Solving the hack challenge

Goal of the hack challenge was an implementation of an in-vehicle application based on Eclipse Velocitas consuming VSS Signals via a Kuksa.val data broker running on an Eclipse Leda image and sending a package of collected sensor values of a certain time window before an incident to a cloud backend for further analysis.

After some introductory talks on November 6th delivered by Vasil Ivanov on Eclipse Leda, Dennis Meister on Eclipse Velocitas and Johannes Kristan on Eclipse SDV in general as well as the topic of the coding challenge, the students worked until November 7th in 6 teams on solving the challenge. All young developers were quickly getting traction in setting up a running development environment and getting the first examples running.

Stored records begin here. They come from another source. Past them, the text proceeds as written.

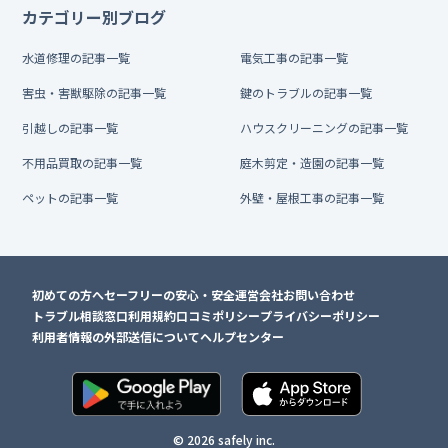
カテゴリー別ブログ
水道修理の記事一覧
電気工事の記事一覧
害虫・害獣駆除の記事一覧
鍵のトラブルの記事一覧
引越しの記事一覧
ハウスクリーニングの記事一覧
不用品買取の記事一覧
庭木剪定・造園の記事一覧
ペットの記事一覧
外壁・屋根工事の記事一覧
初めての方へ
セーフリーの安心・安全
運営会社
お問い合わせ
トラブル相談窓口
利用規約
口コミポリシー
プライバシーポリシー
利用者情報の外部送信について
ヘルプセンター
© 2026 safely inc.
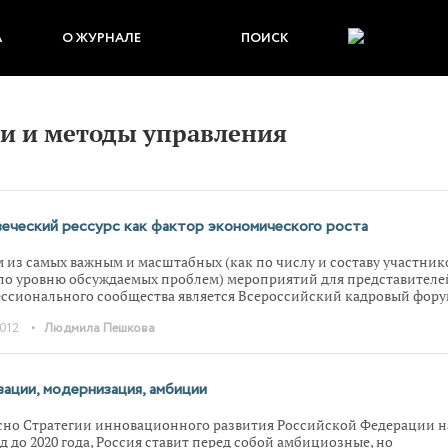
А
О ЖУРНАЛЕ
ПОИСК
и и методы управления
еческий рессурс как фактор экономического роста
 из самых важным и масштабных (как по числу и составу участник
 по уровню обсуждаемых проблем) мероприятий для представителе
ссионального сообщества является Всероссийский кадровый фору
ие трех дней на мастер-классах, практикумах и в докладах обсужда
•
2012
Людмила Пешкова
льные вопросы управления персоналом, системы оплаты труда,
ации персонала, охраны труда, а также организации кадрового
роизводства.
ации, модернизация, амбиции
сно Стратегии инновационного развития Российской Федерации н
д до 2020 года, Россия ставит перед собой амбициозные, но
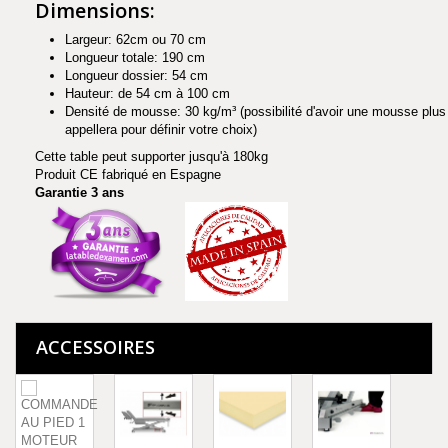
Dimensions:
Largeur: 62cm ou 70 cm
Longueur totale: 190 cm
Longueur dossier: 54 cm
Hauteur: de 54 cm à 100 cm
Densité de mousse: 30 kg/m³ (possibilité d'avoir une mousse plus
appellera pour définir votre choix)
Cette table peut supporter jusqu'à 180kg
Produit CE fabriqué en Espagne
Garantie 3 ans
ACCESSOIRES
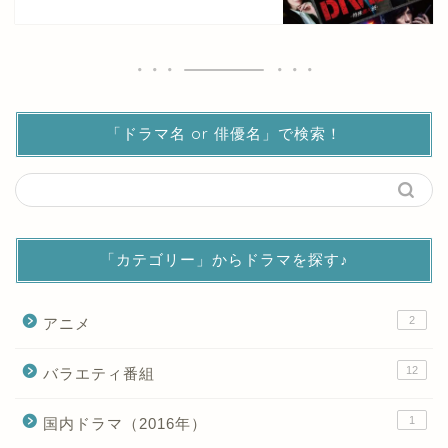
「ドラマ名 or 俳優名」で検索！
「カテゴリー」からドラマを探す♪
2
アニメ
12
バラエティ番組
1
国内ドラマ（2016年）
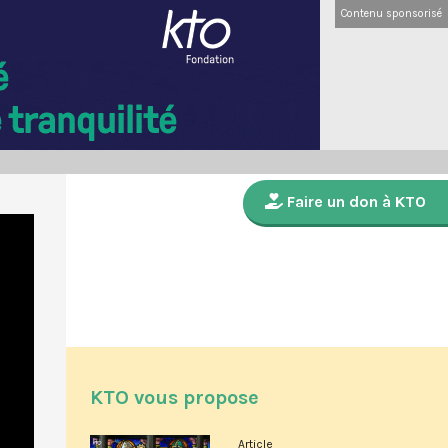
Contenu sponsorisé
Faire un don à KTO
KTO vous propose
Article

After the first setup phase the teams found clever ways to implement the challenge, from queue-based algorithms for time window-based sensor value collection up to custom CAN provider implementations for Eclipse Kuksa’s data broker for the PiRacer demonstrator platform. “It was real fun seeing the students working so enthusiastically on the topic and achieving great results after such a short time”, says Johannes Kristan, Senior Expert Open Source at ETAS.

ETAS Student Hackathon

The next hack challenge is just around the corner

From 28-30 November the community will meet in Munich for the Eclipse SDV Hackathon Challenge 2023. Participants will be led through a two-and-a-half day coding marathon by coaches from major OEMs, Tier 1 and automotive technology companies including CARIAD, Mercedes-Benz Tech Innovation, Bosch, Continental, Microsoft, and of course from ETAS.